【Emile Zola】Le Ventre de Paris II (82)
Augustine monta sur ses bras Pauline endormie. Quenu, qui aimait à
fermer lui-même la cuisine, congédia Auguste et Léon, en disant qu’il
rentrerait le boudin. L’apprenti se retira très rouge ; il avait glissé dans sa
chemise près d’un mètre de boudin, qui devait le griller. Puis, les Quenu et
Florent, restés seuls, gardèrent le silence. Lisa, debout, mangeait un morceau
de boudin tout chaud, qu’elle mordait à petits coups de dents, écartant ses
belles lèvres pour ne pas les brûler ; et le bout noir s’en allait peu à peu dans
tout ce rose.
– Ah bien ! dit-elle, la Normande a eu tort d’être mal polie… Il est bon,
aujourd’hui, le boudin.
On frappa à la porte de l’allée, Gavard entra. Il restait tous les soirs chez
monsieur Lebigre jusqu’à minuit. Il venait pour avoir une réponse définitive,
au sujet de la place d’inspecteur à la marée.

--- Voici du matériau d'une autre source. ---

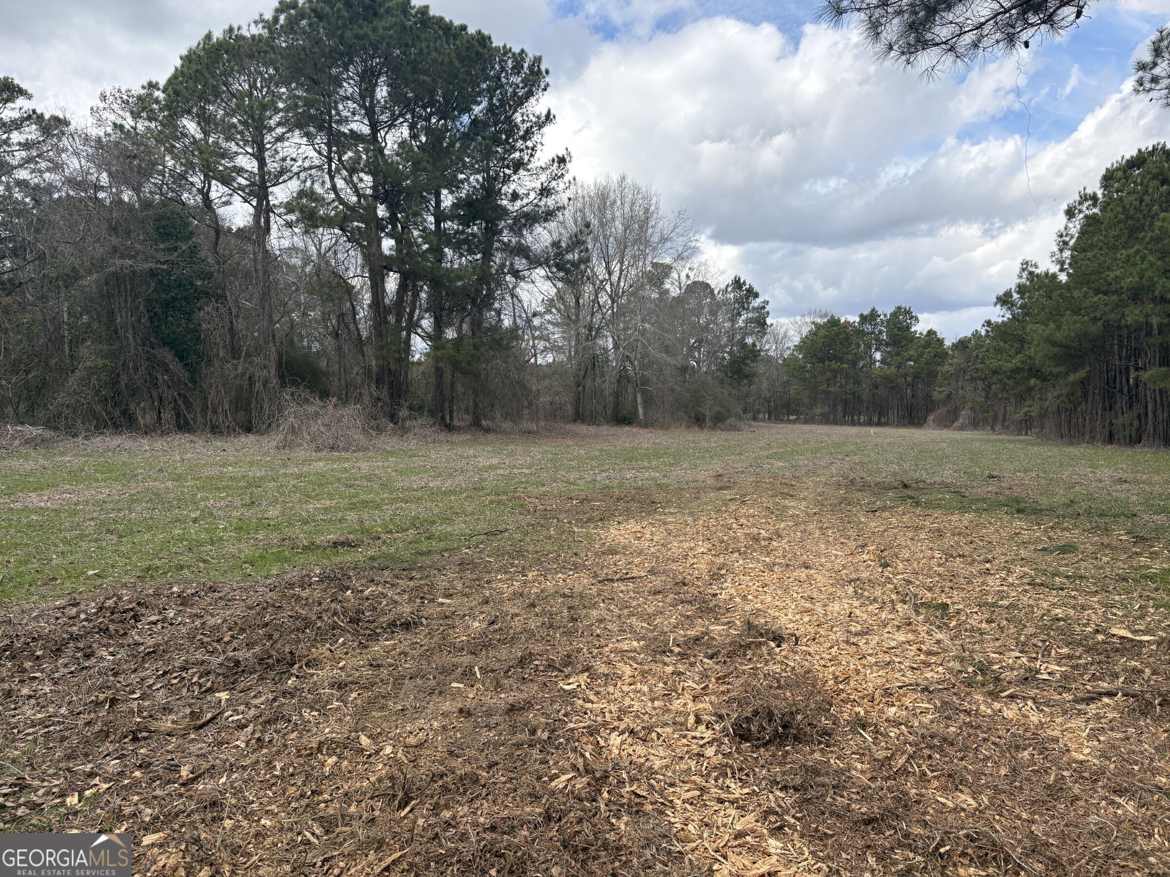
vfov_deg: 53.1
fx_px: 879
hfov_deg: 67.3
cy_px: 438
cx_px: 585
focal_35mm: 26
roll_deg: -2.6
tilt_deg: -3.8
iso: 50
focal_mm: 5.96
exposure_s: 1/2364
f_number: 1.6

– Vous comprenez, expliqua-t-il, monsieur Verlaque ne peut attendre
davantage, il est vraiment trop malade… Il faut que Florent se décide. J’ai
promis de donner une réponse demain, à la première heure.
– Mais Florent accepte, répondit tranquillement Lisa, en donnant un
nouveau coup de dents dans son boudin.
Florent, qui n’avait pas quitté sa chaise, pris d’un étrange accablement,
essaya vainement de se lever et de protester.